## Questions to answer:
[A] Please output the part of the governor's race article that runs from "Time is running" down to "a funny hat.", word for word.
[B] In the governor's race article, what childhood nickname was Mrs. Sauerbrey known by for years?
[C] List every hat the governor's race article names as turning up on William Donald Schaefer's head.

## Provided passage:
______
Each wants to be governor. But whoever wins, the color of Schaefer era will fade to gray WINKY OR THE WONK STORY

THE BALTIMORE SUN

Time is running out. With mere days remaining in the gubernatorial campaign, we have yet to see Parris N. Glendening or Ellen R. Sauerbrey wear a funny hat.

So much for the heyday of William Donald Schaefer, when one never quite knew what would turn up on the governor's head at any given moment: a straw boater, a derby, a pith helmet, a Lamont Cranston big-brim job.

If one can predict nothing else about the outcome of the governor's race, it is that the Madcap Era of Maryland state politics will soon be suspended until further notice.

Picture Ellen Sauerbrey in a safari hat. Picture Parris Glendening slipping into a striped Victorian bathing suit, grabbing a rubber duck and leaping into a seal tank.

Better yet, try to imagine Mr. Glendening wearing something other than that gray-blue suit with the white shirt and the rep tie.

The Democratic candidate makes Secretary of State Warren Christopher look like one of the Blues Brothers. Is Parris boring?

"I tend to be very low-keyed," says the silver-gray, 52-year-old Prince George's County Executive who also teaches political science at the University of Maryland. "Some people might even say boring. I acknowledge that."

Mr. Glendening has made his life in government -- studying it, teaching it, working in it. He has published two books and 20 articles on public policy, works with such titles as "Pragmatic Federalism," and "Municipal Finances: Change and Continuity." He still teaches a course in government at College Park.

And what of Mrs. Sauerbrey, 57, the House of Delegates minority leader from Baltimore County? Her tax-cut pledge electrifies many voters, but it's delivered with all the voltage of a candidate for sewer commission.

"I'm certainly not flashy," says Mrs. Sauerbrey.

The best we can do for colorful copy here is to point out that for years she was known by the childhood nickname "Winky," but dropped the handle when she got into state politics in 1978.

Winky or the Wonk, that's the full menu. Even when they get testy in the debates, they sound like they're reading cue cards.

What an act to follow the storm and passion of Willie Don. Willie, who stood in the national spotlight even before he became governor by making it onto the cover of Esquire: "Who Is the Best Mayor in America and Why is He So Annoyed?" Willie, dubbed by the supermarket tabloid Star "The wackiest governor in America."

All right, maybe Mr. Glendening makes the cover of Intergovernmental Perspective, or in view of his close relationships with developers, perhaps a spread in Real Estate Record & Builder's Guide Weekly. Maybe Mrs. Sauerbrey, a gun-control foe, gets a layout in Guns & Ammo.
______
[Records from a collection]
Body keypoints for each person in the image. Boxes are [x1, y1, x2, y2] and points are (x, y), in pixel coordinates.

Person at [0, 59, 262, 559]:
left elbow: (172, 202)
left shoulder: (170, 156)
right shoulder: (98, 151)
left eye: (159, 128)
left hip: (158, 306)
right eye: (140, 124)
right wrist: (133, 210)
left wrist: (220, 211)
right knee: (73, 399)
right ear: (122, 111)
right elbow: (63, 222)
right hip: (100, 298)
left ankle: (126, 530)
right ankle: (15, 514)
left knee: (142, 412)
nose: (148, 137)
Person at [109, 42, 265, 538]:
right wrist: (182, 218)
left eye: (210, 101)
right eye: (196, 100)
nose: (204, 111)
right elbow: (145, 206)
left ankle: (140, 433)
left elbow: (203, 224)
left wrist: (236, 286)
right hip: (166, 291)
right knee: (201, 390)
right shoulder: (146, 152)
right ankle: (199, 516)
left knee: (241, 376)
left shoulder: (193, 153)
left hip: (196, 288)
______
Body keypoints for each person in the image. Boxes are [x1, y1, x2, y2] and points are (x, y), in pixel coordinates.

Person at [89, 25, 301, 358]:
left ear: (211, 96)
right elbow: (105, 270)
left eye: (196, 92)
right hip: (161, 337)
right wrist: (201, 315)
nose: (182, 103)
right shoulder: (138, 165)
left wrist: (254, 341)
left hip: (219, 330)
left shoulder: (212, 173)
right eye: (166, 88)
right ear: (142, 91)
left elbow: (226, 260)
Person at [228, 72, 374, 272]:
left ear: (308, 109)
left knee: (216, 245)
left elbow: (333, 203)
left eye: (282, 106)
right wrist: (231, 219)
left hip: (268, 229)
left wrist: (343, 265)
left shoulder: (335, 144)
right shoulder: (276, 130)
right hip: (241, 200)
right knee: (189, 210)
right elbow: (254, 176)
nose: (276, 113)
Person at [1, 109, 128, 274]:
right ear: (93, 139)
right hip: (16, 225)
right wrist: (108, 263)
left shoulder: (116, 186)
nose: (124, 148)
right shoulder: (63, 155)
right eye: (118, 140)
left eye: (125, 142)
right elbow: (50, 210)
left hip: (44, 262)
______
## Solutions to the exercise:
[A]
Time is running out. With mere days remaining in the gubernatorial campaign, we have yet to see Parris N. Glendening or Ellen R. Sauerbrey wear a funny hat.

[B] "Winky"

[C]
- a straw boater
- a derby
- a pith helmet
- a Lamont Cranston big-brim job